# WHAT YOU ARE ASKED TO DO
Present the records from their first line through the line containing "common name: Lily-of-the-valley" as a numbered list, omitting any blank lines.

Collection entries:
[START]

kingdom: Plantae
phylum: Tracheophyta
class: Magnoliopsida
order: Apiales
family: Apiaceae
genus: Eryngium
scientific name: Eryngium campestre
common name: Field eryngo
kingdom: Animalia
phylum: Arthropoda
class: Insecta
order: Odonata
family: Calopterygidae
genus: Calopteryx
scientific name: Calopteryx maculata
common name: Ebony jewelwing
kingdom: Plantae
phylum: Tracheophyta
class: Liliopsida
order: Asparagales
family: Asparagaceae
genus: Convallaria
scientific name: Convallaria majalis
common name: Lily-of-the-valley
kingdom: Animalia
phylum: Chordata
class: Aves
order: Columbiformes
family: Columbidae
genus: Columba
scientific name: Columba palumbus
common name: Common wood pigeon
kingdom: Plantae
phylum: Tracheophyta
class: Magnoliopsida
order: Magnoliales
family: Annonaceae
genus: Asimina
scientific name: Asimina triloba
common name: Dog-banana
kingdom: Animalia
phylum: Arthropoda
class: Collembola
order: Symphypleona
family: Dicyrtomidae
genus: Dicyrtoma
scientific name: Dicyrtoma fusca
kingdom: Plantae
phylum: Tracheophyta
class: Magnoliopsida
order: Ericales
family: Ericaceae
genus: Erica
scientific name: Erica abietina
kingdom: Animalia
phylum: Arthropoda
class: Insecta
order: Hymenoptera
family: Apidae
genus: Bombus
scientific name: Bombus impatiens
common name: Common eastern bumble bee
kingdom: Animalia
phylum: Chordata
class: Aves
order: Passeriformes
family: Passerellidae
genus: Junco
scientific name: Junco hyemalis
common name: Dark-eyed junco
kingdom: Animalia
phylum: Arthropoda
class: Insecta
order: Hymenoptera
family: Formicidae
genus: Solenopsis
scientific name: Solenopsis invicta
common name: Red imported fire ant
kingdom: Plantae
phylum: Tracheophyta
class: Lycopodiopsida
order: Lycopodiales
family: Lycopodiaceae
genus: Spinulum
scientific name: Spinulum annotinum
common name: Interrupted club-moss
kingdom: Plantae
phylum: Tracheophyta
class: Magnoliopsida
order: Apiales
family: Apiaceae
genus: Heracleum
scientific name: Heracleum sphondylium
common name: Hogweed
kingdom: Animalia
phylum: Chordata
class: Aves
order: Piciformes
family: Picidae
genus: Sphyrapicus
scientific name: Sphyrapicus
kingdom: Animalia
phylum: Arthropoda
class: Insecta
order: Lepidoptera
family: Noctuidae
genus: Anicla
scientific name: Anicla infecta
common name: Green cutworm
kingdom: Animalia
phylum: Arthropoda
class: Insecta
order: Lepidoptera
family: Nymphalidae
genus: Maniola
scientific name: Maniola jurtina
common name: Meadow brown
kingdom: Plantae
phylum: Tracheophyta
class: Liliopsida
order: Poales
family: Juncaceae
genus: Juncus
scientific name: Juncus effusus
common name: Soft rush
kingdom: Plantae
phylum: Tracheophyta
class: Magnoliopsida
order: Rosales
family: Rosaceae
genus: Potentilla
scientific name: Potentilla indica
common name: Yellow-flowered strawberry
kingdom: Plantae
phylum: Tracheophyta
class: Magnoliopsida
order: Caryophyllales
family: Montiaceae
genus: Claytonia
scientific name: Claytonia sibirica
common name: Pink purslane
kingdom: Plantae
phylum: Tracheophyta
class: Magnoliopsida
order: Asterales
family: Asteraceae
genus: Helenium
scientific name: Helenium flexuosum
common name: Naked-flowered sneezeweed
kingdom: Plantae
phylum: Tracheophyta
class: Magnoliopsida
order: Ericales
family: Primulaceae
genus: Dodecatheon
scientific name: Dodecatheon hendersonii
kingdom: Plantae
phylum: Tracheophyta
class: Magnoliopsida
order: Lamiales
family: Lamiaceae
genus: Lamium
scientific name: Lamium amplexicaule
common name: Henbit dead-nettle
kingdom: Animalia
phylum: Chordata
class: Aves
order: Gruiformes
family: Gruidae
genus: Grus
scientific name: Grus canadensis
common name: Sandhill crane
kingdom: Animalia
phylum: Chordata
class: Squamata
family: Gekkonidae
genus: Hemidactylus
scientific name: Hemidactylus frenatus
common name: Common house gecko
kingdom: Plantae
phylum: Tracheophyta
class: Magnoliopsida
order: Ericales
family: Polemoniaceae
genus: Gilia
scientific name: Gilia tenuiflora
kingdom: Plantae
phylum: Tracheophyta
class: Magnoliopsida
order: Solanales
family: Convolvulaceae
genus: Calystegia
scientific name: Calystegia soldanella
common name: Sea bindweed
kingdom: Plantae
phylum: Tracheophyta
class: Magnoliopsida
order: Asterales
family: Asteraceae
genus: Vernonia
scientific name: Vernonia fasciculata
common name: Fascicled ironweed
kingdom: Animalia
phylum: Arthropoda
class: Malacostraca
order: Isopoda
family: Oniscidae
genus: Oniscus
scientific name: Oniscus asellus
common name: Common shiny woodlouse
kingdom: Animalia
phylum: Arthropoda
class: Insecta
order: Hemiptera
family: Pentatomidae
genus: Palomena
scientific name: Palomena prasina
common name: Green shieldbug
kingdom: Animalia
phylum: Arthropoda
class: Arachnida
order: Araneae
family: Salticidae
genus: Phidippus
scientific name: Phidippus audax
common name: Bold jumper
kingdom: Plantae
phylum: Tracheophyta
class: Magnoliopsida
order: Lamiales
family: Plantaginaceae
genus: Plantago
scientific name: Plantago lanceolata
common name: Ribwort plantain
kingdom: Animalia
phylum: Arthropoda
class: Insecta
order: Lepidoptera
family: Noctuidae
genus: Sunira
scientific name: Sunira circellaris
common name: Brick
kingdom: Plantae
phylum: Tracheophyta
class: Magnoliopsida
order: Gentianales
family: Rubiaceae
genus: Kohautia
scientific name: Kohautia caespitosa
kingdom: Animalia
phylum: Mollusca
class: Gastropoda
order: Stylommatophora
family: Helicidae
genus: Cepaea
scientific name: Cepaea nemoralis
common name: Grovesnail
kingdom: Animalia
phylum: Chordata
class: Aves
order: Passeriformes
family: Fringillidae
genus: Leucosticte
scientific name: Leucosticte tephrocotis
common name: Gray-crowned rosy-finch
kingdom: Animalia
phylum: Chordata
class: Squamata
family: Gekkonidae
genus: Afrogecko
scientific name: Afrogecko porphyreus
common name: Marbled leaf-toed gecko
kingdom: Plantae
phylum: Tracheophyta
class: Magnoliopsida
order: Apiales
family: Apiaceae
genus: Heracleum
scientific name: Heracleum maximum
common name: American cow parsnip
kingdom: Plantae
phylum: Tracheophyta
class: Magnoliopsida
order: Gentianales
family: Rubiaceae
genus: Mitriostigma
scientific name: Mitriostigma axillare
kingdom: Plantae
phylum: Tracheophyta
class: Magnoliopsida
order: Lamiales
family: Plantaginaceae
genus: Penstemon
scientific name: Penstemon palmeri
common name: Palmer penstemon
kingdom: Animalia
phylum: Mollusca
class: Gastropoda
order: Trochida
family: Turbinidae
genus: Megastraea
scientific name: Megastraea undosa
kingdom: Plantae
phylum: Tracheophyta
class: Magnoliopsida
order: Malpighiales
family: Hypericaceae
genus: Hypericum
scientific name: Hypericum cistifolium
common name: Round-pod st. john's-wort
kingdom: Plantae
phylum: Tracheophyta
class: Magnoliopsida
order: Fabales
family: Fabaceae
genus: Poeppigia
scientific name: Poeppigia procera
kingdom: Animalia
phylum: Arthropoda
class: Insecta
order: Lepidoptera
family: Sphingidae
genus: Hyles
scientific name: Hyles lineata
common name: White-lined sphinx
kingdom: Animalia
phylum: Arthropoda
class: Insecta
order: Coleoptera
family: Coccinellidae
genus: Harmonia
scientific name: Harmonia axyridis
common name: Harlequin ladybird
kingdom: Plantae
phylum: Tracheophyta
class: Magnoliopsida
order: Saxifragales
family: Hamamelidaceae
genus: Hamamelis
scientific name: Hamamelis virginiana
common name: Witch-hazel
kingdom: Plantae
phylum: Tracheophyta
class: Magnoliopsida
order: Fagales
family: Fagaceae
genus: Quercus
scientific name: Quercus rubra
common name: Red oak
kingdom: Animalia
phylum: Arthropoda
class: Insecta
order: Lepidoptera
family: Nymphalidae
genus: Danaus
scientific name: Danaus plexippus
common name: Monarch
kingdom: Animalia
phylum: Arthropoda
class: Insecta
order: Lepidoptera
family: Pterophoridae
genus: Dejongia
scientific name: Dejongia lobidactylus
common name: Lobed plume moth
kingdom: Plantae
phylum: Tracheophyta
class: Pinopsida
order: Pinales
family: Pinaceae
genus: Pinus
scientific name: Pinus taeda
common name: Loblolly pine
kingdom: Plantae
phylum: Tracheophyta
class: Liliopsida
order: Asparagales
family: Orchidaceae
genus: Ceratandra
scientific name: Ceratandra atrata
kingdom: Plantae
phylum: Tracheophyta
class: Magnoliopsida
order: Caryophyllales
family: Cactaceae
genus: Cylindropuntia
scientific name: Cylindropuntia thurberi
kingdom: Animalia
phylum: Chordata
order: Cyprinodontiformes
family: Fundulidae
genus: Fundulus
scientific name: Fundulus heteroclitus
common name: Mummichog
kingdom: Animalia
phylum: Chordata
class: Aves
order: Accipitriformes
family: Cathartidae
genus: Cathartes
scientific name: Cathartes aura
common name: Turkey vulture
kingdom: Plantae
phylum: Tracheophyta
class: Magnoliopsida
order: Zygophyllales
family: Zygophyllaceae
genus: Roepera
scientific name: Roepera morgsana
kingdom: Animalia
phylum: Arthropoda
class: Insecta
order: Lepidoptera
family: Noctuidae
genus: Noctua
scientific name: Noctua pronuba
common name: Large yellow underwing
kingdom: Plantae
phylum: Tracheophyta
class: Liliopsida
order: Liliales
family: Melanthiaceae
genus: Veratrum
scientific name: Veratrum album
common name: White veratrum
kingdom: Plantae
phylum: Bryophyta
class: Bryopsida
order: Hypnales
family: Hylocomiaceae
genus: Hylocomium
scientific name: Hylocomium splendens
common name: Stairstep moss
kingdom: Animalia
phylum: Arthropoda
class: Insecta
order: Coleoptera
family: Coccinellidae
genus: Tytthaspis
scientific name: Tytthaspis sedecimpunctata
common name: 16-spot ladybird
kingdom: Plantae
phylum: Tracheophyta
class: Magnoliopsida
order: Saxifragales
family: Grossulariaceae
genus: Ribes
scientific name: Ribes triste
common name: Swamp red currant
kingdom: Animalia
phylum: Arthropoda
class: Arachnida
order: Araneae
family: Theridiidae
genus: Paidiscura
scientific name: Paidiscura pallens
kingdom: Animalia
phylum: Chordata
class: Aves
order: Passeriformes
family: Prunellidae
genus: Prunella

[END]

# EXERCISE ANSWER
1. kingdom: Plantae
2. phylum: Tracheophyta
3. class: Magnoliopsida
4. order: Apiales
5. family: Apiaceae
6. genus: Eryngium
7. scientific name: Eryngium campestre
8. common name: Field eryngo
9. kingdom: Animalia
10. phylum: Arthropoda
11. class: Insecta
12. order: Odonata
13. family: Calopterygidae
14. genus: Calopteryx
15. scientific name: Calopteryx maculata
16. common name: Ebony jewelwing
17. kingdom: Plantae
18. phylum: Tracheophyta
19. class: Liliopsida
20. order: Asparagales
21. family: Asparagaceae
22. genus: Convallaria
23. scientific name: Convallaria majalis
24. common name: Lily-of-the-valley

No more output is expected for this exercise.